Plaintiff alleges that the term ECJ misleads consumers into paying a premium price for inferior or undesirable ingredients or for products that contain ingredients not listed on the label and that she would not have purchased these products had she known that they contained “sugar masquerading as evaporated cane juice.” (Id. at ¶ 76.) Had Plaintiff known that the term ECJ was unlawful, and the products were misbranded, she would not have bought them. (Id. at ¶¶ 78, 79.)

In her UCL claims, Plaintiff alleges that: “Defendants sold Plaintiff and the Class Misbranded Food Products that were not capable of being sold or held legally and which had no economic value and were legally worthless.” (Complaint ¶ 101.) Plaintiff alleges that she and others in the putative class “suffered a substantial injury by virtue of buying Defendants’ Misbranded Food Products that they would not have purchased absent Defendants’ illegal conduct.” (Id. ¶ 108.) [939]*939She further alleges that Defendants sold “unsalable misbranded products that were illegal to possess” (id. ¶ 109), and that “Defendants’ fraud and deception caused Plaintiff and the Class to purchase Defendants’ Misbranded Food Products that they would otherwise not have purchased had they known the true nature of those products” (id. ¶ 118). Her allegations in support of her FAL, CLRA, and unjust enrichment claims are much the same. (See Complaint ¶¶ 124, 125, 132, 141, 151.)

II. Discussion

The viability of Plaintiffs claims turns on the question of whether the FDA has determined, as Plaintiff alleges, that the use of the term ECJ is “unlawful,” and that this ingredient must be named “sugar” or “cane syrup” on the label in order to comply with federal, and therefore state, law.

A. This Court’s Prior Decision in Hood v.
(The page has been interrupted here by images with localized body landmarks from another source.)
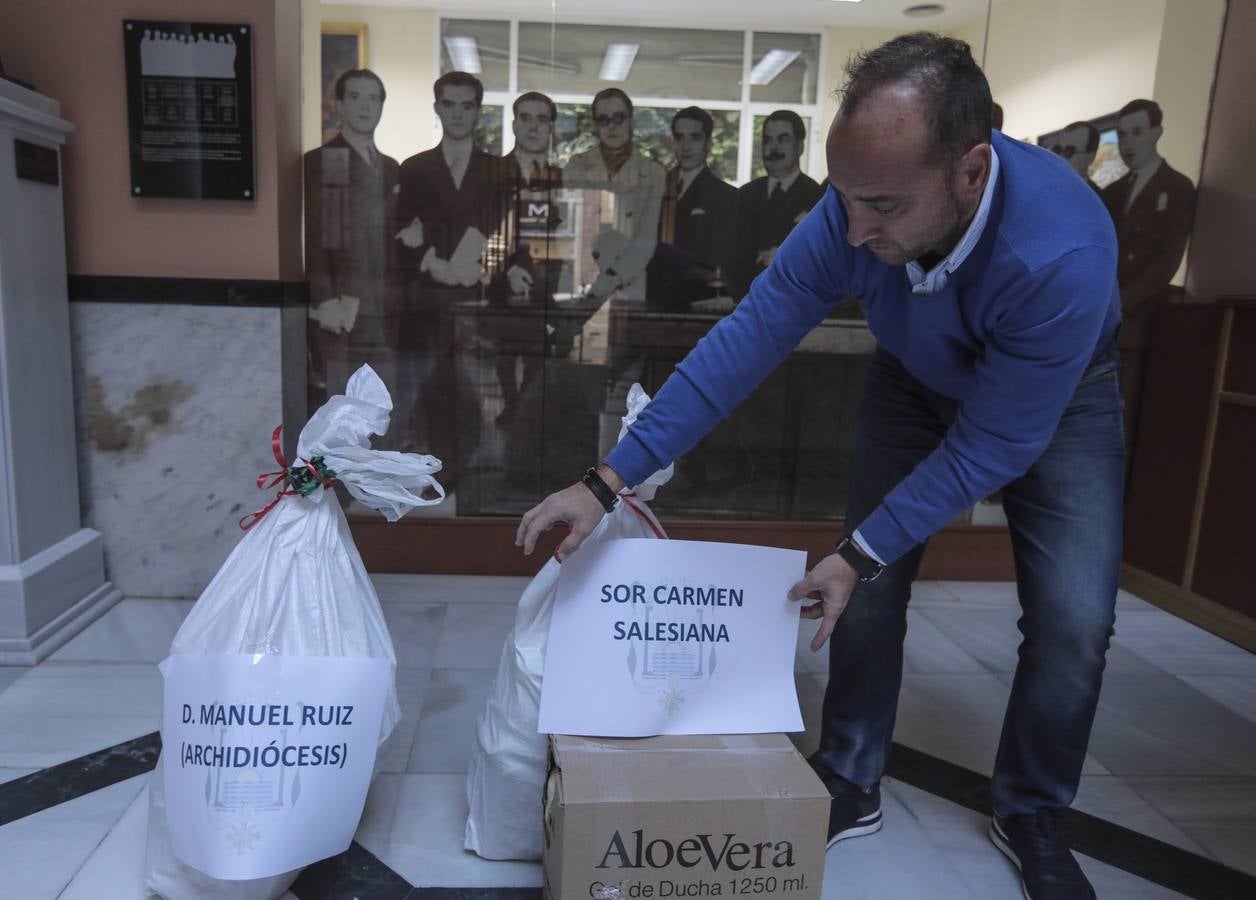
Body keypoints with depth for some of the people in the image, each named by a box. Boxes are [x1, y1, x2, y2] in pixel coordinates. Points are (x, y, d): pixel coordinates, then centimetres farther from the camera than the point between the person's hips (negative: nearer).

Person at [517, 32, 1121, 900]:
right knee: (869, 592, -3)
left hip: (1059, 396, -2)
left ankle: (1030, 814, 16)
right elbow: (746, 339, -27)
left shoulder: (1062, 254, -41)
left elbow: (993, 444, -31)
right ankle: (852, 785, 17)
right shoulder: (855, 211, -31)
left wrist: (861, 553, -28)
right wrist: (608, 478, -29)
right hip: (917, 380, 3)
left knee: (1074, 619, -10)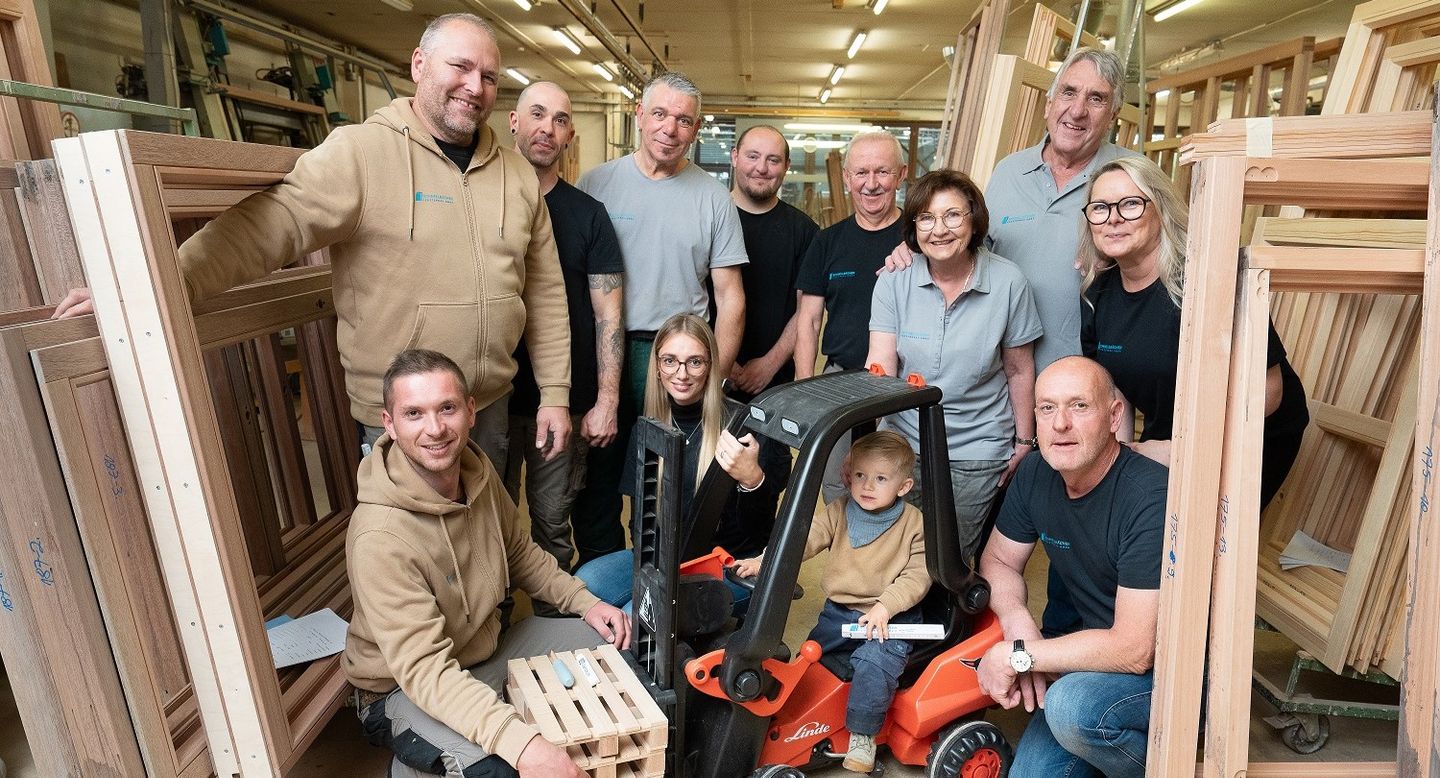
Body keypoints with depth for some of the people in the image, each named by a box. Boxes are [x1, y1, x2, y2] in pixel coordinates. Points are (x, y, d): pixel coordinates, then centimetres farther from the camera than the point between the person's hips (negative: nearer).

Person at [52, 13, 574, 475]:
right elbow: (270, 225, -18)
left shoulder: (516, 174, 4)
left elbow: (544, 291, 5)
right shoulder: (359, 153, -10)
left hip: (492, 406, 5)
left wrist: (554, 393, 2)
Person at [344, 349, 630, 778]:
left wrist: (583, 602, -4)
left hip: (486, 645, 7)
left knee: (615, 644, 6)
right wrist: (520, 742, -45)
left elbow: (518, 551, 8)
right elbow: (424, 669, -34)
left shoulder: (478, 470, -9)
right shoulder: (380, 538, -31)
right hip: (405, 689, -7)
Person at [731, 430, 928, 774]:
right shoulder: (839, 512, 0)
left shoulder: (914, 523, -8)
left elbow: (917, 575, -12)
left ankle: (862, 737, -8)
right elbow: (805, 538, -10)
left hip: (890, 617, -4)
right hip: (840, 610, 5)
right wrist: (764, 560, -25)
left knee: (875, 663, -26)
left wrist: (886, 606, -25)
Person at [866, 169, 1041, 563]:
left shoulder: (1008, 282, -10)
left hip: (976, 451, -1)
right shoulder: (894, 282, -8)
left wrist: (1024, 441, 5)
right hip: (904, 440, 2)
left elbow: (1020, 371, 0)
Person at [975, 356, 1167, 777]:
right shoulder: (1035, 474, -6)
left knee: (1072, 705, -33)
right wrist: (1019, 625, -15)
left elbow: (1134, 650, -29)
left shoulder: (1151, 499, -28)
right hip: (1100, 652, 6)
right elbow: (998, 560, 6)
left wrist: (1017, 657, -23)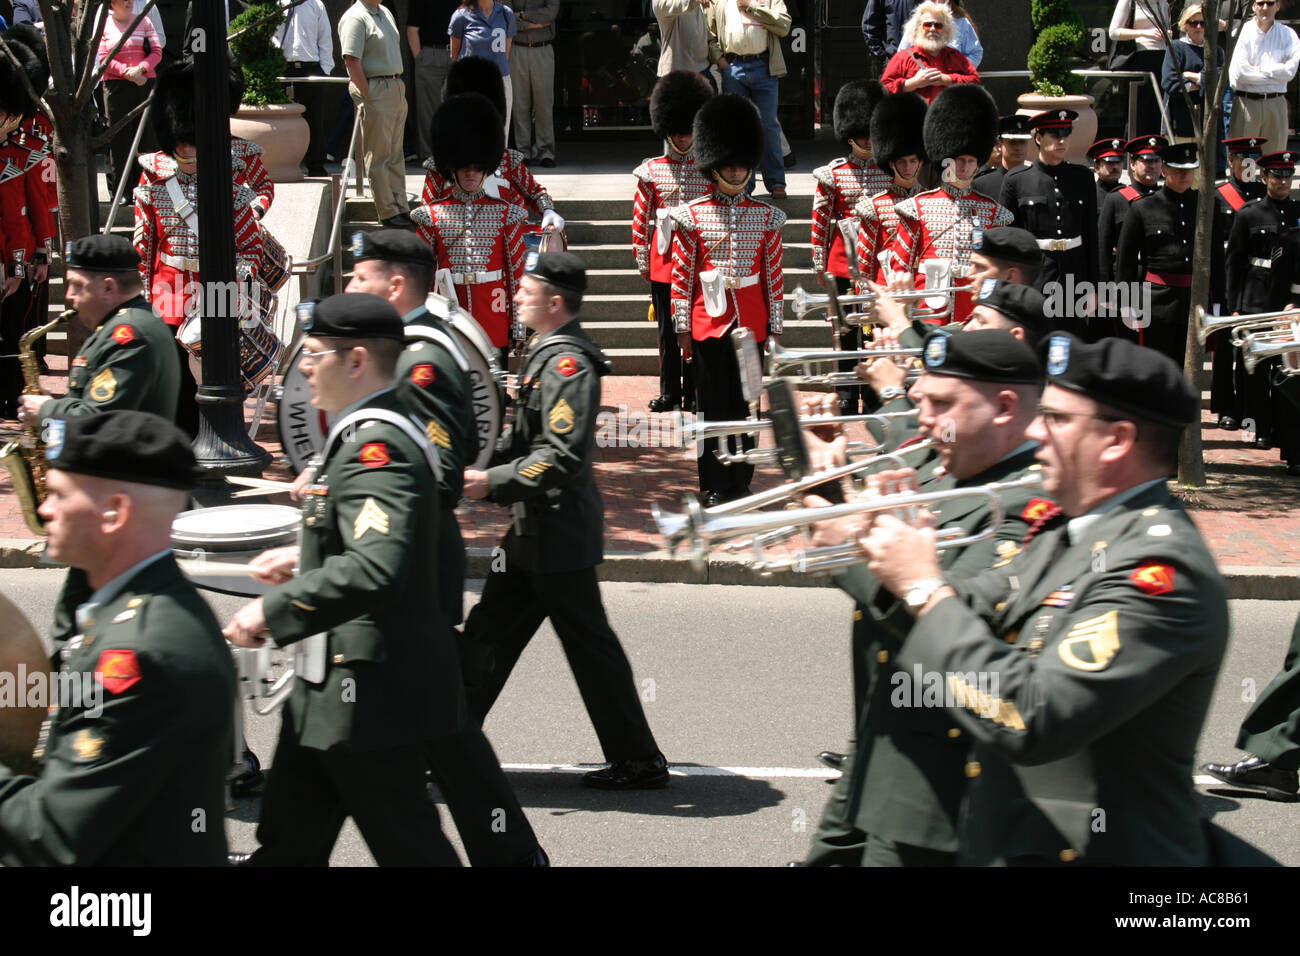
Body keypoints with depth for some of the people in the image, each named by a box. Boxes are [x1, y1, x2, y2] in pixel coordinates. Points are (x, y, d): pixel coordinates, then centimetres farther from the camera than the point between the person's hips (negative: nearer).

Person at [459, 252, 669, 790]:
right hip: (532, 533, 10)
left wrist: (494, 482, -27)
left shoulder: (567, 362, -19)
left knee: (588, 645, -2)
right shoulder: (547, 354, 13)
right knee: (490, 631, 14)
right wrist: (485, 472, 15)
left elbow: (562, 456, -27)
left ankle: (639, 761, 8)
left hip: (558, 535, -10)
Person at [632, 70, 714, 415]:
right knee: (667, 328, 6)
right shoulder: (651, 171, 4)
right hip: (663, 258, 1)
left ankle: (693, 392, 8)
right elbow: (641, 218, 5)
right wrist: (642, 260, 2)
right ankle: (669, 391, 13)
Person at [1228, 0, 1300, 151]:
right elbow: (1239, 72, -11)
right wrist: (1273, 74, -3)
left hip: (1276, 104, 2)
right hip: (1245, 103, -2)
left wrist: (1258, 69, -6)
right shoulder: (1242, 31, 0)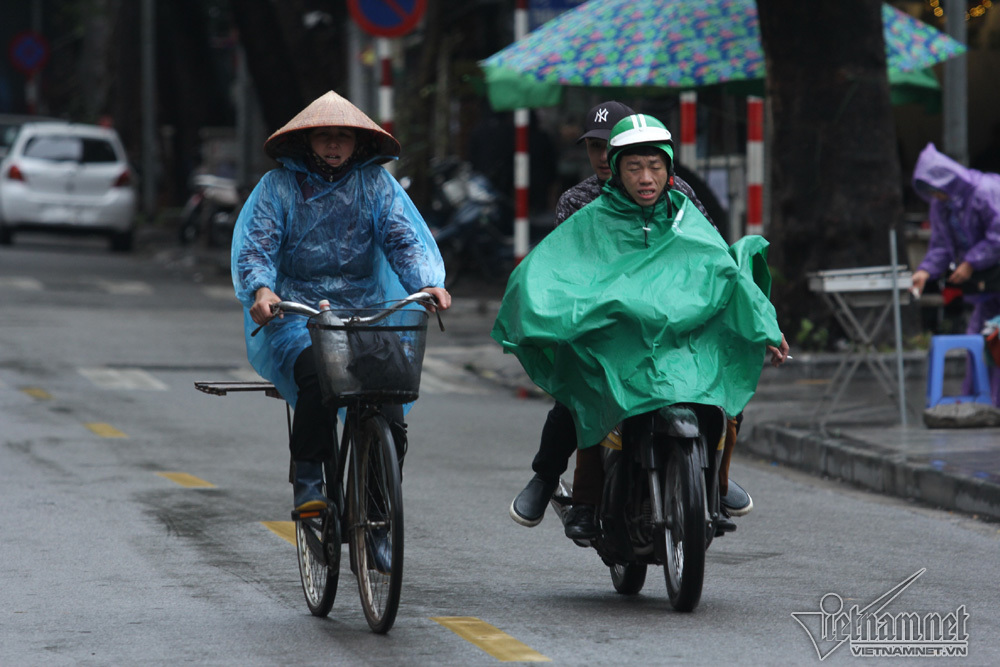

Wholesoy

Examining the identical question in a prior decision, this Court previously found that the FDA’s position on ECJ was “unsettled” and no uniform enforcement standard had yet been determined. See Hood v. Wholesoy, 12-cv-5550 YGR, 2013 WL 3553979 (N.D.Cal. July 12, 2013) Order Granting Motion to Dismiss, Dkt. No. 31. The Court so found in the context of Congress’ grant of authority to the FDA to “establish a uniform federal scheme of food regulation to ensure that food is labeled in a manner that does not mislead consumers” See 21 U.S.C. § 341 et seq. The FDA had issued guidance in October 2009 advising that the term ECJ was not a “common or usual name for any type of sweetener” and therefore should not be used. (Defendants’ Request for Judicial Notice, Dkt. No. 29, Exh. A, Guidance For Industry: Ingredients Declared as Evaporated Cane Juice [2009 Draft Guidance”].) That same document stated that the FDA’s Guidance “should only be viewed as recommendations,” was non-binding, and not legally enforceable. The FDA solicited comments on the tentative view expressed therein. Consequently, in the Hood case, this Court found, under the circumstances and arguments raised there, it was appropriate to defer to the FDA to say what the proper rules should be with respect to ECJ, rather than render a decision that would “usurp the FDA’s interpretive authority” to establish a rule in the first instance. Hood, supra, at 11, citing Pom Wonderful, LLC v. Coca-Cola Co., 679 F.3d 1170, 1176 (9th Cir.2012) cert.